In a move that aims to address the problem of criminals in electoral politics, the Supreme Court Monday ordered that trials against MPs and MLAs be completed within a year of charges being framed, observing a speedy trial will ensure consequences come about “sooner than later”.
A lawmaker, if held guilty of crimes specified under the Representation of the People Act, will be disqualified immediately whereas an acquittal would ensure that all doubts about his continuance are put to rest, according to the court.
The order will ensure that politicians charged with serious crimes are not re-elected because their trials dragged. At present, a candidate can contest elections while being tried. The government estimates that there are around 2,000 cases involving MPs and MLAs pending in courts across the country.
“We accordingly direct that in cases of sitting MPs and MLAs, who have charges framed against them under offences of the Representation of the People Act, the trials are concluded as speedy as possible and in no case later than one year from the date of framing of charges,” a bench of Justices R M Lodha and Kurian Joseph said in its order in a PIL by NGO ‘Public Interest Foundation’.
The bench also ordered that trials in such cases must be conducted daily.
If the trials fail to conclude within one year due to “extraordinary circumstances”, the court said the trial judge would submit a report with the chief justice of the concerned high court, apprising the court of the “special reasons” for the delay.
“It is observed that in such situations, the chief justice may issue appropriate directions to the concerned court for expediting the trial,” the court added.
The bench passed this order as it was convinced that speeding up the trial was in the interest of justice for all stakeholders since it would guarantee timely disqualification of a lawmaker as well as secure the fundamental right of speedy justice to the accused.
The bench also impressed upon Additional Solicitor General Paras Kuhad, who appeared for the Centre, to increase the budgetary allocation for the judiciary so that it gets adequate infrastructure.
“We would want you (Centre) to have more funds so that there are more courts, more number of judges and sufficient infrastructure. Speedy justice is an important facet of Article 21 (right to life and liberty). We think all trials should be completed within one year and cases of MPs and MLAs are not seen as exception.

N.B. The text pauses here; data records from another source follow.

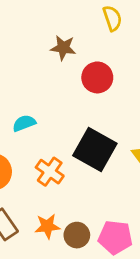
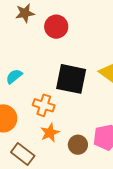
orange star: (47, 226) -> (50, 133), moved

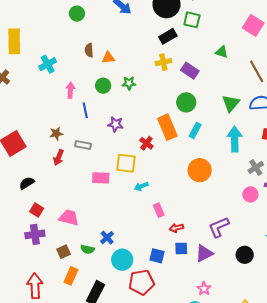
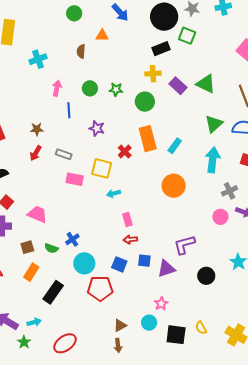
green triangle: (222, 52) -> (206, 84), moved, size x1.5
orange triangle: (108, 58) -> (102, 35), moved
green circle: (186, 102) -> (145, 102), moved
gray rectangle: (83, 145) -> (64, 154), moved
red arrow: (176, 228) -> (130, 240), moved

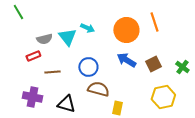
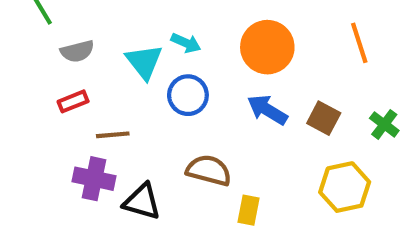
orange line: (154, 22) -> (359, 43), moved
gray semicircle: (44, 39) -> (77, 51), moved
brown square: (153, 64) -> (324, 118), turned -35
blue circle: (88, 67) -> (188, 95), moved
purple cross: (32, 97) -> (94, 179), moved

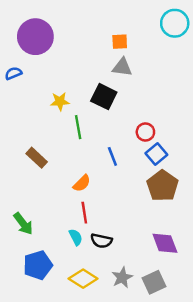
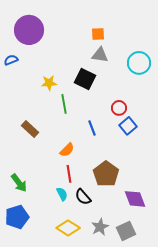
cyan circle: (175, 23) -> (139, 63), moved
brown pentagon: (162, 186) -> (106, 174), moved
black semicircle: (101, 241) -> (83, 197), turned 36
blue pentagon: (38, 265) -> (17, 217), moved

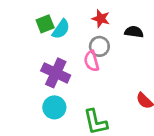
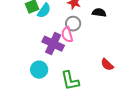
purple cross: (56, 73) -> (53, 44), moved

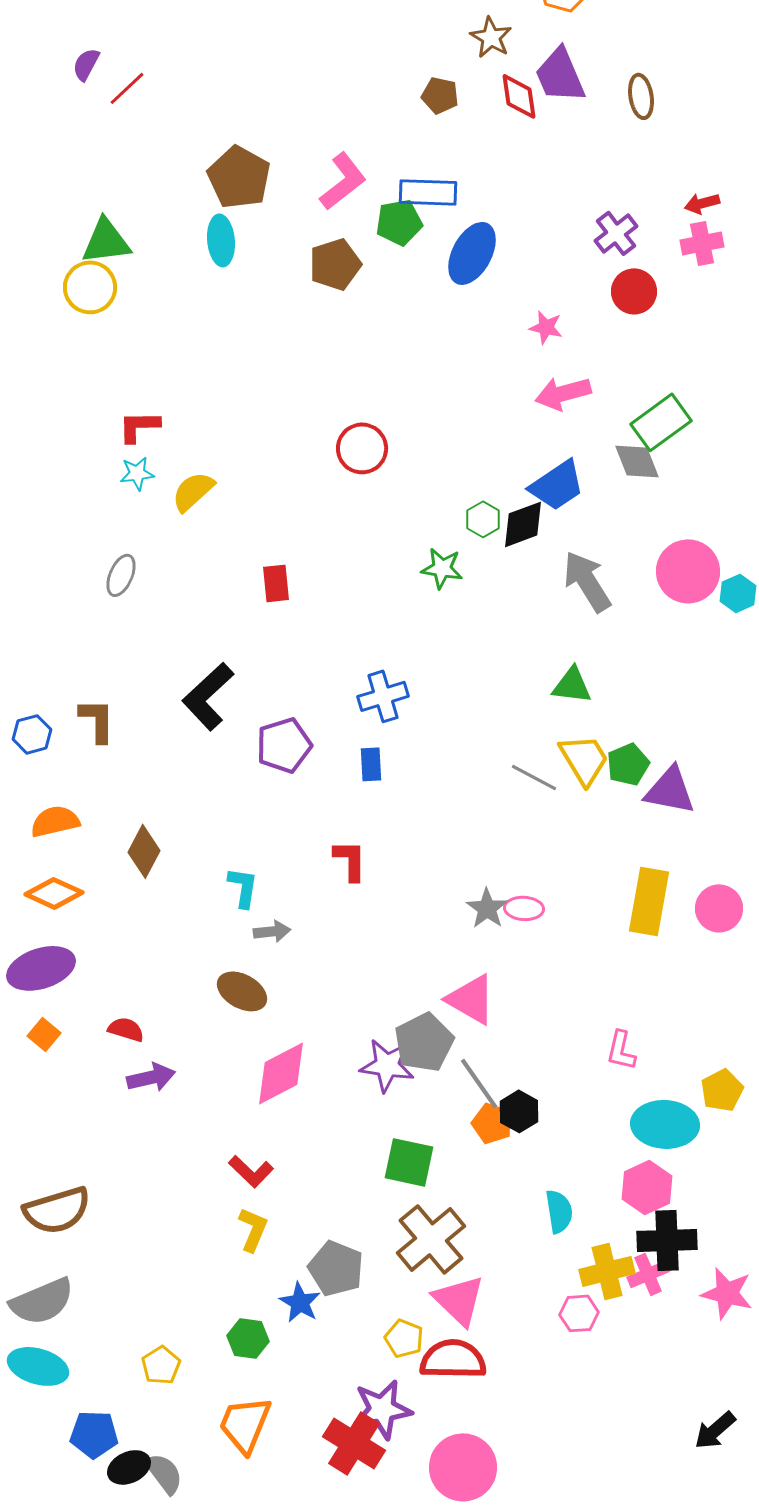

Till we can do that, we should start from somewhere at least,” the bench said.
While passing the order, the bench also took into account a recommendation made by the Law Commission, which has opined that MPs and MLAs, charged by the trial court with crimes entailing more than five years’ jail term, should be disqualified.
The court was initially reluctant to pass any order in the PIL due to poll dates being announced but noted during the course of hearing that a directive for speeding up trials would only ensure better administration of justice.
On the issue of specifying additional grounds for disqualifying a lawmaker, the bench said it wished to “tread with caution” so that it did not step into legislative domain.
“We must not cross the line on this issue. Although there are no formal lines drawn between different institutions, our constitution provides for separation of power. We don’t want to encroach upon the domain of the legislature by passing any orders on disqualification,” it said and posted the matter after six weeks to adjudicate the issue on additional grounds for disqualification.
The court will also on the next date deliberate over bringing in some amendments in the RP Act to make filing false affidavits by candidates a more serious crime.